• [Instructions to follow]
Which lines in the data below contain the word "watch"? Show each of those lines in full.

Stored entries:
>>>

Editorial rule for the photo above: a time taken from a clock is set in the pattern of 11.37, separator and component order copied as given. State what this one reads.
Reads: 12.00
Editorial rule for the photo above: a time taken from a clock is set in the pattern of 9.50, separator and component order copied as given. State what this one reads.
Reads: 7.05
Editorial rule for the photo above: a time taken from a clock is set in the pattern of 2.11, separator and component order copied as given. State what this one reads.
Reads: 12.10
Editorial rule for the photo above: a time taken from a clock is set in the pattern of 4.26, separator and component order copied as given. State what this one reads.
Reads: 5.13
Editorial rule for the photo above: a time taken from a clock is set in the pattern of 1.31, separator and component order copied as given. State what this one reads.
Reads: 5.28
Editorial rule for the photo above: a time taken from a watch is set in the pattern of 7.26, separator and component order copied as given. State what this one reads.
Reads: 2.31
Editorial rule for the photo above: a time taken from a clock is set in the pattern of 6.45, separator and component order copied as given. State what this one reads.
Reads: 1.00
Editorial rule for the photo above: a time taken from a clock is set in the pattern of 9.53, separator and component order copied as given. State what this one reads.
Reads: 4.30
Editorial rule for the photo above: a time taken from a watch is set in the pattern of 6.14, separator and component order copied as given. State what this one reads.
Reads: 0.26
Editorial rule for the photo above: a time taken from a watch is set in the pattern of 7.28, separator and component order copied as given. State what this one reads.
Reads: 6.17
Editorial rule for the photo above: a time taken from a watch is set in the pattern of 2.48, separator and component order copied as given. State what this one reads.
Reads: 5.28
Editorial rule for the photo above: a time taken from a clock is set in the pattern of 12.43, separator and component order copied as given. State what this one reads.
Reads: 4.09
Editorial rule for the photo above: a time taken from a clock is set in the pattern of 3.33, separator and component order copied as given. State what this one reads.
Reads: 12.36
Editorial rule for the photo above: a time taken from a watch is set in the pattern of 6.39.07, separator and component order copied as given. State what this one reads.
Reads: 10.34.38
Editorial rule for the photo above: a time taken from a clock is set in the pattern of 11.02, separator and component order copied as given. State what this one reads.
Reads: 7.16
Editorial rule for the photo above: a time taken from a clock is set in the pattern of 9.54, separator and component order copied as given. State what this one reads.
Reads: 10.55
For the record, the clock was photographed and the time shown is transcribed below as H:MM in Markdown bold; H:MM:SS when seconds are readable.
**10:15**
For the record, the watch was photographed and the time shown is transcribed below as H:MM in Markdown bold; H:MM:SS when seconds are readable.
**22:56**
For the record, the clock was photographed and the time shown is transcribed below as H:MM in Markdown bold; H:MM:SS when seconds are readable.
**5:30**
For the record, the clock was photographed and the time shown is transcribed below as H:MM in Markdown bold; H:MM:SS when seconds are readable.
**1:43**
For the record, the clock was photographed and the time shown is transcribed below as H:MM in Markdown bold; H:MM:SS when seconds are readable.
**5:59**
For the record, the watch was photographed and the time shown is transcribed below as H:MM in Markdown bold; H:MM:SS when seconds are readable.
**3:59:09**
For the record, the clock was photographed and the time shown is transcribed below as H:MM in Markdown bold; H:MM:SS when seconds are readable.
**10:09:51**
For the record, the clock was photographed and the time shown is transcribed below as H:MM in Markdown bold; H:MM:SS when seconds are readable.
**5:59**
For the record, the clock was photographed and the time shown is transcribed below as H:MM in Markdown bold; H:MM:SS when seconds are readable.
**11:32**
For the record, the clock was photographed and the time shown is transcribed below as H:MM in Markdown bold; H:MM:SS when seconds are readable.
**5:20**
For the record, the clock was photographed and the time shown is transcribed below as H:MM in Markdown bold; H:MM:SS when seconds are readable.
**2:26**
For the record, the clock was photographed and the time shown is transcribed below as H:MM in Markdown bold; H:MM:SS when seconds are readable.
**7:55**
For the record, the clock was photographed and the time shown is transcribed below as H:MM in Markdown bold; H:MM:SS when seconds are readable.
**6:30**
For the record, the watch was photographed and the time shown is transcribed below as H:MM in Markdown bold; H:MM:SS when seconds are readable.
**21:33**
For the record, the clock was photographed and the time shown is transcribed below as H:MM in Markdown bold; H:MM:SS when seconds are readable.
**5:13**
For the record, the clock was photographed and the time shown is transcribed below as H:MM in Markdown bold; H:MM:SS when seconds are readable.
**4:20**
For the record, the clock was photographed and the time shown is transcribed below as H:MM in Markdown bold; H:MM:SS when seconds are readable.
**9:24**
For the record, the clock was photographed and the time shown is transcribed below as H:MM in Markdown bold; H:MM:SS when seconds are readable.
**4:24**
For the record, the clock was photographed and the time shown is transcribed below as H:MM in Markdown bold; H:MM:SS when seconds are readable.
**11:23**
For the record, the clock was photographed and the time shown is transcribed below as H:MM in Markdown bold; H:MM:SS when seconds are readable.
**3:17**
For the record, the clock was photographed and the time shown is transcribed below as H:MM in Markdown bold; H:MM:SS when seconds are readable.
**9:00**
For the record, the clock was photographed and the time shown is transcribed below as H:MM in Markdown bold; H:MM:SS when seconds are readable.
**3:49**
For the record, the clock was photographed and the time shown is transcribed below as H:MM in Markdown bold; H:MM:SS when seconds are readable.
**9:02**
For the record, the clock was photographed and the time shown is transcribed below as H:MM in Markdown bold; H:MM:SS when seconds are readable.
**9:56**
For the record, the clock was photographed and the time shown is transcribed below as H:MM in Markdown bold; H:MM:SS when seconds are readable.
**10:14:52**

<<<

• [Exercise output]
Editorial rule for the photo above: a time taken from a watch is set in the pattern of 7.26, separator and component order copied as given. State what this one reads.
Editorial rule for the photo above: a time taken from a watch is set in the pattern of 6.14, separator and component order copied as given. State what this one reads.
Editorial rule for the photo above: a time taken from a watch is set in the pattern of 7.28, separator and component order copied as given. State what this one reads.
Editorial rule for the photo above: a time taken from a watch is set in the pattern of 2.48, separator and component order copied as given. State what this one reads.
Editorial rule for the photo above: a time taken from a watch is set in the pattern of 6.39.07, separator and component order copied as given. State what this one reads.
For the record, the watch was photographed and the time shown is transcribed below as H:MM in Markdown bold; H:MM:SS when seconds are readable.
For the record, the watch was photographed and the time shown is transcribed below as H:MM in Markdown bold; H:MM:SS when seconds are readable.
For the record, the watch was photographed and the time shown is transcribed below as H:MM in Markdown bold; H:MM:SS when seconds are readable.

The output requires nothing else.